Saint-Flour / Cantal
Texte d'Olivia Guéroult, que vous retrouverez aussi sur son site internet le Yoga de la vie.
Le yoga de la tendresse…
Il y a des œuvres d’art qui vous touchent, vous émeuvent qu’elles soient pétris des mains de la nature, de ses éléments, ou bien de l’homme. Cela vous saisit parfois au détour d’un chemin rencontrant la présence sinueuse, majestueuse, de deux arbres qui s’enlacent et s’ouvrent ensemble dans le ciel, ou bien encore une petite pierre ronde, bien polie, de couleur rosée, posée entre deux branches comme si une main experte, inspirée l’avait mise là pour nous rappeler la beauté, le hasard, le mariage du minéral et du végétal. Il existe ainsi toutes sortes de scènes, de tableaux, de créations, de plateaux tantôt éphémères ou tantôt installés dans le temps. Et que dire aussi de ces compositions enchanteresses du chant des oiseaux, de celui des cascades au fond du canyon, de la brise qui fait tinter le carillon devant la maison ?
J’ai toujours été admirative de l’extraordinaire prouesse de l’homme à traduire ses émotions, ses sensations qu’il prenne la plume, le pinceau, les mots, la terre, les sons…
Il m’a été fait un cadeau de cette grandeur.
Une sculpture.
Et j’ai peine à la nommer.
Je l’ai placée comme un trésor sur la table de notre pièce à vivre un peu en hauteur. J’aurais souhaité qu’elle m’accompagne lors de mes cours de yoga mais j’ai vite craint que les déplacements ne l’écorchent. Alors elle est là. Le matin je ressens sa douce présence. Quand il est encore tôt et que le soleil ne s’est pas tout à fait levé, elle est là dans l’ombre et puis plus tard, elle semble gouter sur son épaule droite et son cou la chaleur des premiers rayons. Encore un moment et elle rentrera dans la lumière du plein jour.
Je la rejoins parfois la caressant du bout des doigts mais le plus souvent je me contente d’un Namasté. Cela éclaire ma journée, m’invitant à savourer mon petit déjeuner, à prendre le temps de me réveiller, à passer du repos au travail, à apprivoiser cet espace/temps durant lequel on passe de l’ombre à la lumière, à me préparer et à sentir dans la justesse ce que j’aurais à faire. Le soir quand je rentre, elle me rappelle avec douceur à l’essentiel ; revenir au calme, le retour au Soi, à la tranquillité, me retrouver, laisser l’agitation à la porte.
Sa tête est légèrement inclinée, son buste penché vers l’avant, le bas du dos un peu cambré, portés dans une intention, une direction.
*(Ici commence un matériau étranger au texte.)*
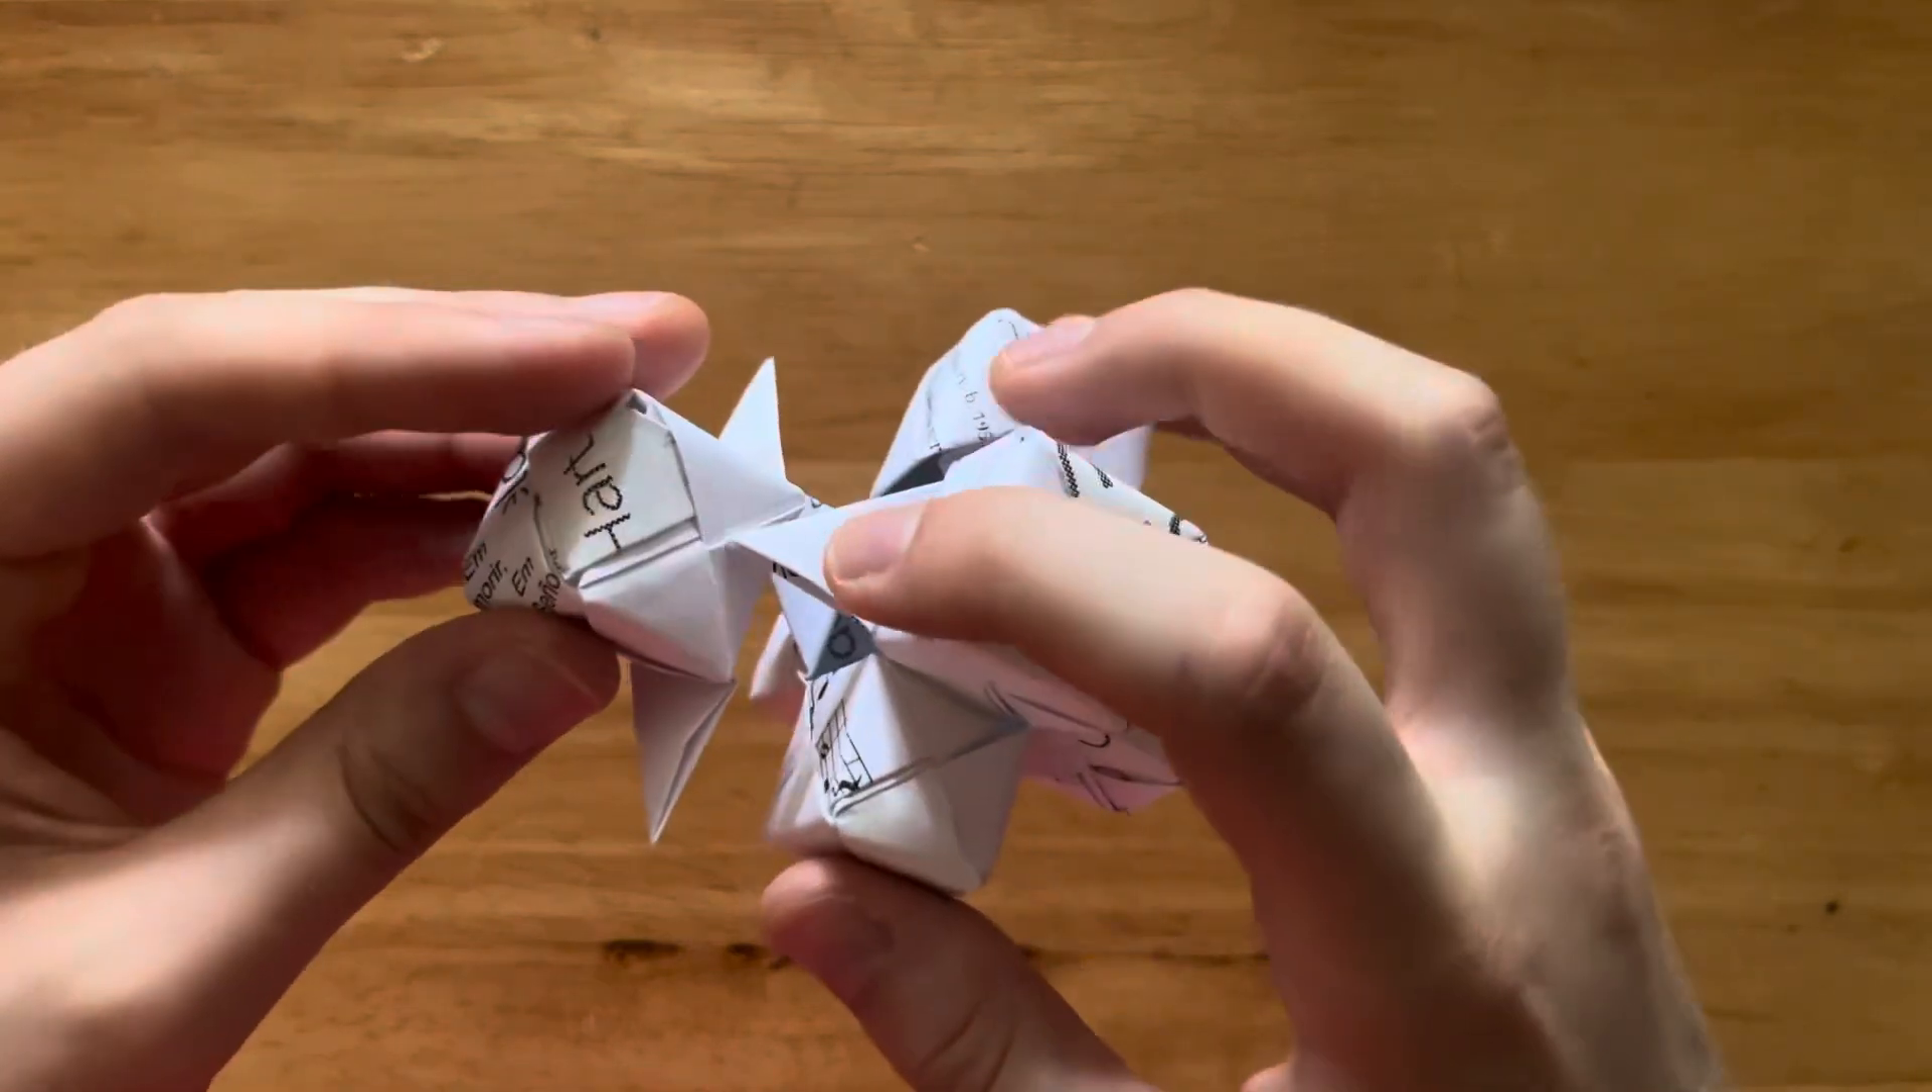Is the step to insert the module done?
No.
Pas de raideur ni de verticalité à tenir ; les épaules fondent, les bras et les mains sont souples. Toute est voué à une inclinaison. Tout son corps, son attitude semble tournés, appelés vers quelque chose qu’elle rejoint et en même temps qui l’habite. Même sa chevelure épouse et se fond, dans la rondeur et les courbures, à cet appel à Etre. Ce qu’elle rejoint et qui l’habite est empreint de paix, de lumière, d’amour et surtout de tendresse. Ce mouvement qu’elle exprime est aussi intériorisé, elle va vers la lumière, l’amour, la tendresse et elle Est cela. Je me sens alors dans ses bras, bercée, lovée comme si je berçais dans le même élan, mon être intérieur. Et son sourire à peine esquissé, comme « bordé d’ailes d’oiseaux[1] » qui se suspend, vole léger comme une « plume d’ange[2] ».
Les iconographies de Marie ou bien de Bouddha ne me portent pas aussi intensément. Marie reste dans la dévotion et je sens son corps froid. Quant à Bouddha il y a quelque chose d’absent dans son sourire.
Alors, dans ces temps de lassitude, l’intention modeste de ce texte, est d’offrir cette pincée de tendresse et d’amour. Dans le yoga de la tendresse, portez-vous bien.
Un grand merci à Line Jeannot, l’artiste!
[1] « Le sourire de Jocelyne comme bordé d’ailes d’oiseaux ». Une très belle chanson de Luc Romann, poète, auteur compositeur mort en 2014 qui a côtoyé les plus grands artistes mais qui vivait à l’écart. https://www.amisdelucromann.ovh/biographie
[2] Plume d’ange ; une très belle chanson de Nougaro, artiste poète et fou, inoubliable.